というのは、バブル期における土地転がしや地上げといったことが横行し、それによって不動産を購入した一般消費者が被害を受けた・・・といったようなイメージが強かったからです。

厳密にいえば、バブルを発生させそれに関する規制が追い付かなかったことと、それに浮かれて購入してしまった一般消費者にも問題が多いのですが、世間一般で不動産屋のイメージを悪くしたのは、このバブル期における一連の行動であることに間違いはないと思います。

業界全体の努力と規制で減っている

しかしながら、一般消費者を相手に商売する以上「イメージが悪い」状態は何としても避けなければなりません。そこで不動産業界全体をあげて、悪徳不動産業者の排除とそれに続く消費者の保護に重点を置いて行ったのです。

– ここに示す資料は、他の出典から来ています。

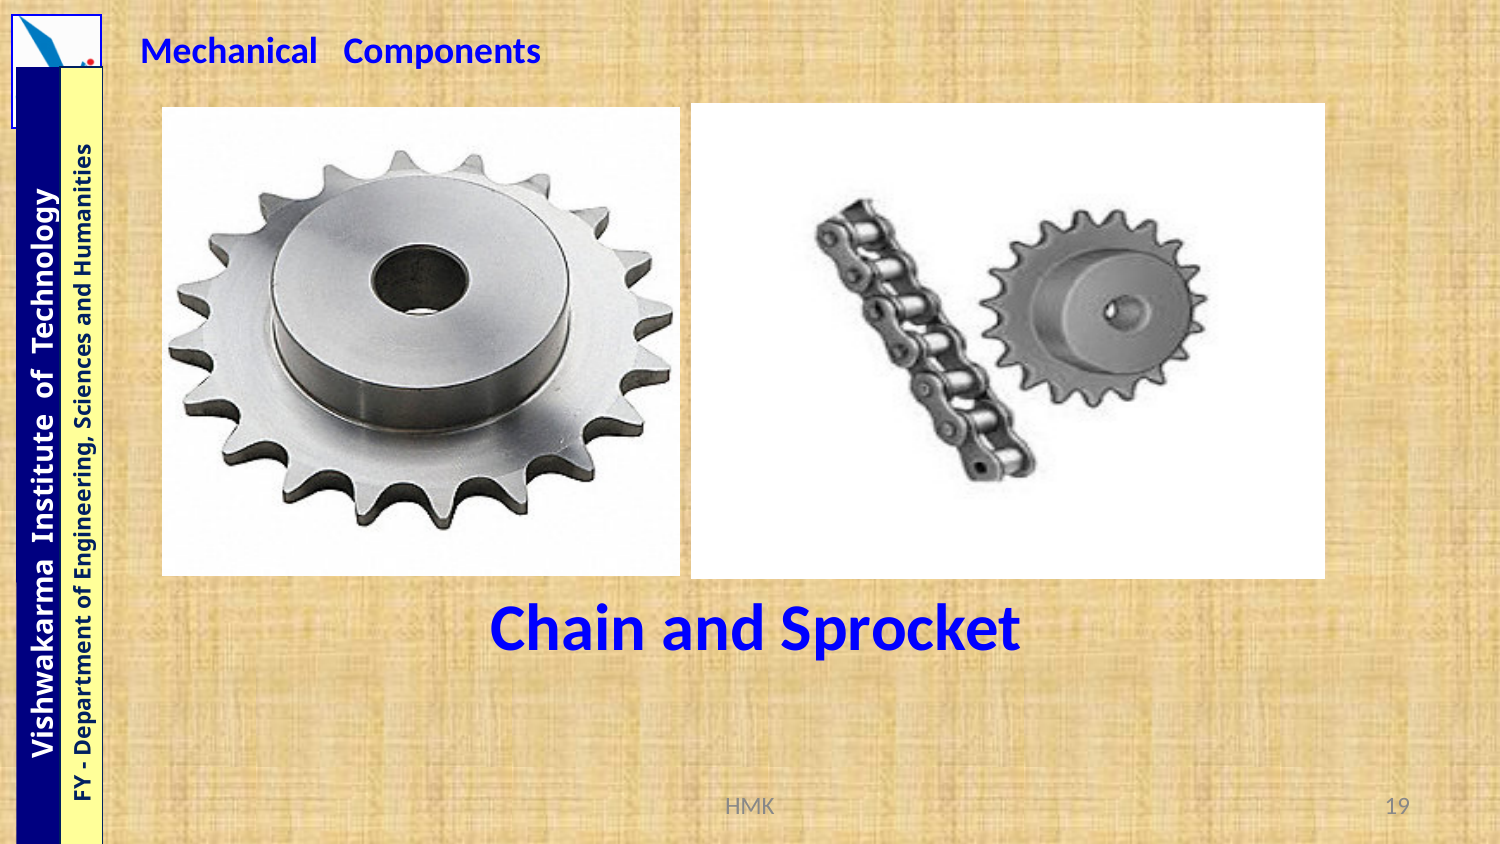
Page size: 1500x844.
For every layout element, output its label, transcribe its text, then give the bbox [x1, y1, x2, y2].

text_box Chain and Sprocket [437, 575, 1075, 671]
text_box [12, 15, 101, 823]
text_box Mechanical Components [124, 18, 663, 79]
slide_number ‹#› [1074, 782, 1425, 827]
footer HMK [512, 782, 988, 827]
picture [0, 0, 1500, 844]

また、不動産適正取引推進機構の新設やこの機構を経由する売買・賃貸のシステムづくり、さらには仲介業者であっても一般消費者としっかりした契約をしなければいけないといった規制である媒介契約規制の導入も功を奏していきました。

さらに、これに関連した宅地建物取引業法の改正のみならず、広告などに関する規制も強まったり暴力団排除にいち早く乗り出したりといったこともあり、悪徳不動産屋は影をひそめました。

これらは業界全体の努力であると同時に、業界全体からのはたらきかけによる規制の強化によって、実現してきたといえます。

「悪徳」のイメージを抱かせないために

そうはいっても、やはり不動産の取引というのは非常にむずかしいことが多いのです。

目に見えない概念である権利にまつわる各種法律、土地や建物にかかわる複雑かつ多様な各種規制、高額であることによる一般消費者の知識不足などなど、枚挙にいとまがありません。

このような性質があることから、プロである宅建主任者が自分目線で説明しても一般消費者には理解してもらえず、場合によっては「だまされた」「聞いていない」「むずかしくてわからない説明ばかりする」となってしまうのです。

そうならないためには、やはり一般消費者の目線で説明するしかありません。

この「むずかしくて専門的なことを、やさしく分かりやすく説明する」ということは、非常にスキルのいることです。

そのため、「悪徳な宅建主任者」と思われないためには、不断の勉強を続けてスキルをあげていくしかないといえます。